A bit of background. We have been experiencing bad performance for certain searches in Jackrabbit using Lucene. I always knew that sorting on terms not in the Jackrabbit Lucene index was a bad thing, but never looked much further than that until now.

The query that was problematic is

//*[@sling:resourceType='sakai/user-home'] order by  public/authprofile/basic/elements/lastName/@value

ie find all nodes of sling:resourceType = sakai/home and sort the result by a child node. On small sets of searches this appears reasonable, what happens when the numbers scale up, and what happens to alternative queries. Eg no sorting or sorting on a property

//*[@sling:resourceType='sakai/user-home']

of the target node.

//*[@sling:resourceType='sakai/user-home'] order by @lastName

So I loaded an instance with upto 6K user-home nodes, and then loaded with 6K non user-home nodes and did some experiments, graph below.

[

[

[

Pretty clear that the search based on child node does not scale at all and is not concurrent. Further investigation reveals that the sort operation has to load the child nodes inside the Lucene scorer direct from the JCR. with ACLs this is about 120K nodes. With > 1K nodes the LRU caches inside Jackrabbit are overloaded and none of the fetches are from cache, which is the underlying cause of the concurrency issue.
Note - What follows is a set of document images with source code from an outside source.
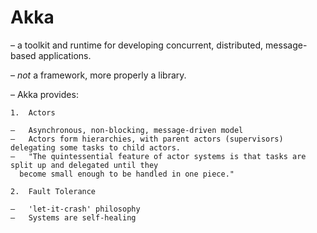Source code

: # Akka

–   a toolkit and runtime for developing concurrent, distributed, message-based applications.

  –   _not_ a framework, more properly a library.

–   Akka provides:

    1.  Actors

    –   Asynchronous, non-blocking, message-driven model
    –   Actors form hierarchies, with parent actors (supervisors) delegating some tasks to child actors.
    –   "The quintessential feature of actor systems is that tasks are split up and delegated until they
      become small enough to be handled in one piece."

    2.  Fault Tolerance

    –   'let-it-crash' philosophy
    –   Systems are self-healing
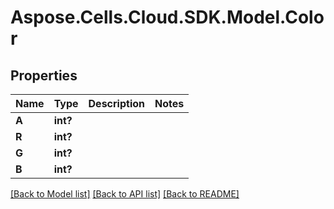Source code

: # Aspose.Cells.Cloud.SDK.Model.Color
## Properties

Name | Type | Description | Notes
------------ | ------------- | ------------- | -------------
**A** | **int?** |  | 
**R** | **int?** |  | 
**G** | **int?** |  | 
**B** | **int?** |  | 

[[Back to Model list]](../README.md#documentation-for-models) [[Back to API list]](../README.md#documentation-for-api-endpoints) [[Back to README]](../README.md)

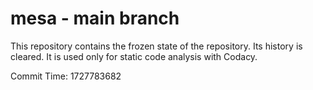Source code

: # mesa - main branch

This repository contains the frozen state of the repository.
Its history is cleared. It is used only for static code
analysis with Codacy.

Commit Time: 1727783682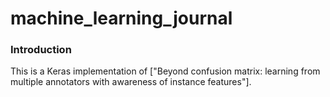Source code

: # machine_learning_journal
### Introduction
This is a Keras implementation of ["Beyond confusion matrix: learning from multiple annotators with awareness of instance features"]. 
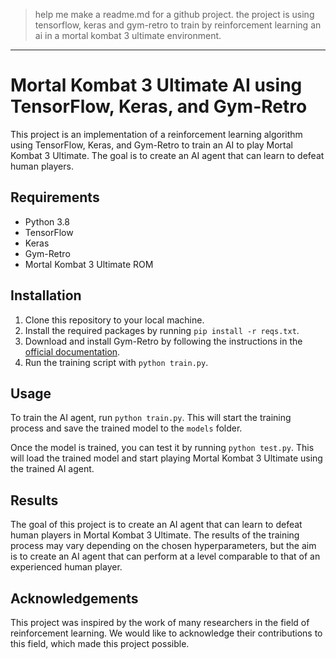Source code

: > help me make a readme.md for a github project. the project is using tensorflow, keras and gym-retro to train by reinforcement learning an ai in a mortal kombat 3 ultimate environment.

---

Mortal Kombat 3 Ultimate AI using TensorFlow, Keras, and Gym-Retro
==================================================================

This project is an implementation of a reinforcement learning algorithm using TensorFlow, Keras, and Gym-Retro to train an AI to play Mortal Kombat 3 Ultimate. The goal is to create an AI agent that can learn to defeat human players.

Requirements
------------

*   Python 3.8
*   TensorFlow
*   Keras
*   Gym-Retro
*   Mortal Kombat 3 Ultimate ROM

Installation
------------

1.  Clone this repository to your local machine.
2.  Install the required packages by running `pip install -r reqs.txt`.
3.  Download and install Gym-Retro by following the instructions in the [official documentation](https://retro.readthedocs.io/en/latest/getting_started.html).
4.  Run the training script with `python train.py`.

Usage
-----

To train the AI agent, run `python train.py`. This will start the training process and save the trained model to the `models` folder.

Once the model is trained, you can test it by running `python test.py`. This will load the trained model and start playing Mortal Kombat 3 Ultimate using the trained AI agent.

Results
-------

The goal of this project is to create an AI agent that can learn to defeat human players in Mortal Kombat 3 Ultimate. The results of the training process may vary depending on the chosen hyperparameters, but the aim is to create an AI agent that can perform at a level comparable to that of an experienced human player.

Acknowledgements
----------------

This project was inspired by the work of many researchers in the field of reinforcement learning. We would like to acknowledge their contributions to this field, which made this project possible.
In JR 2.1.1 the Persistence Manager is synchronized and so loads are sequential in the JVM. 4 threads all have to wait for one another to load the same data from the DB. Why this code was ever sequential I cant quite see, presumably because a non JDBC Persistence manager might need to be synchronized.

All of that aside, don’t even think about doing anything in a Jackrabbit search that references anything not on the target node, at even the smallest scale it wont perform, and don’t be fooled by a test on 100 items. Anyone who is using Lucene directly will know thats obvious; one of the dangers of a powerful query abstraction. Give a developer enough rope to hang themselves with, and they will.

The solution in this case, publish the sort order property to the node that will be sorted to get it into the index so its value can be used to sort in a simple Lucene Scorer that doesn’t access JCR at all.